Cat searched for Cal and the giant. They were beyond the compound, out there in the dark. Seth could hear the struggle. He didn’t know what they would do if it was the giant that returned. Cat borrowed Helen’s shotgun and walked into the dark toward the sounds. Seth wished Lelani would do her thing so he could go hide under the trailer.
“Come on tree… talk to me,” Seth said. “Tell me what to do.” Seth climbed up Rosencrantz, using the giant’s indent in the trunk as a foothold, and took position on the big branch. In the meadow where Lelani fought, he saw a fireworks show like the type you see on the fourth of July. “Give ’em hell, Red,” he muttered under his breath. Then he heard Lelani scream. The sound cut through the night like a razor and chilled him to the bone. Seth thought something went horribly wrong. She failed. Then everything slowed, moving as though underwater. Something was coming at him from the meadow, and he knew… Seth knew this was it. He somehow knew to open his arms wide as though to catch a medicine ball. The force entered his embrace still crackling with potency, looking for its target to rewrite laws of physics in a way this universe was not used to. The energy flowed through his right arm around to his left, which he aimed toward the spell’s point of origin, and it exited back toward the south meadow. Time started again.
4
Cat walked out of their well-lit “safe” zone and into the dark after her husband. The giant wouldn’t be able to see in the dark any better than Cal could, so he had no special advantage other than his size. At least, that’s what she hoped. Cal could handle a larger assailant. He was the best hand-to-hand fighter in the NYPD. But everyone could use a little extra help. Cat kept her finger off the shotgun trigger; she didn’t want to accidentally shoot her husband.
A few yards away from the pyres, the meadow was tranquil. It belied the actions going on around it. The earth was a solid black mass. She wouldn’t see a mouse if it walked right up to her. The clouds from earlier in the day had moved on, the stars were out in force-spectators to the drama unfolding on the world stage below.

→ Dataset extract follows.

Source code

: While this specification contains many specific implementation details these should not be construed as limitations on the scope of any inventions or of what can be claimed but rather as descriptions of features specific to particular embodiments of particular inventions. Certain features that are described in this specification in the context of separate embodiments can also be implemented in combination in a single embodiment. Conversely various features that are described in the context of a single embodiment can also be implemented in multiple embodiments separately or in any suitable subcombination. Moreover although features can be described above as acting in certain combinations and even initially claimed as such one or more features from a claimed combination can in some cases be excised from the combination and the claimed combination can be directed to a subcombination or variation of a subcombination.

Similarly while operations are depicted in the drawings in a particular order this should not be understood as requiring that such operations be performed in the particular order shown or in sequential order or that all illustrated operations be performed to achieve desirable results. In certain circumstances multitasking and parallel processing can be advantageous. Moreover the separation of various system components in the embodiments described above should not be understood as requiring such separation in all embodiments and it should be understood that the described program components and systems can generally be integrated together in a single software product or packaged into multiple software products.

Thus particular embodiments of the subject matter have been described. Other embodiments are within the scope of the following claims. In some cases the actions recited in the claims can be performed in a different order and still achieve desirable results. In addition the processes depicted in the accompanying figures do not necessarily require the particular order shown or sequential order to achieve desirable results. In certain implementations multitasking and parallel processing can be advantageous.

Cat could see the top of the tree line along the edge of the meadow. She had forgotten how many shades of black were possible in the country.
In the distance, sparks and powerful flashes erupted, illuminating the tree line and revealing the two mages in heated battle. Cat was comforted that the centaur was still alive. The light also revealed two large silhouettes grappling about twenty-five feet ahead of her. The pyrotechnics died, but she was already halfway to her husband as the light faded.
Lelani let out a scream that made Cat freeze. She thought for a moment that the centaur might need her help more than Cal, but she made the difficult decision to look after her own first-and damn the guilt.
She walked south of the men to keep the camp’s fires behind them; that way she could see them better. The giant had gotten the advantage over Cal, who was on his back with the big guy sitting on him. But Cal had a vise grip on his wrists, so he couldn’t hit. The giant’s arm was weak, torn up from the shotgun wound, and bled down. They were at a stalemate.
Cat came up to within a few feet, cocked the shotgun and aimed at the giant’s head.
“Get the hell off my husband,” she said.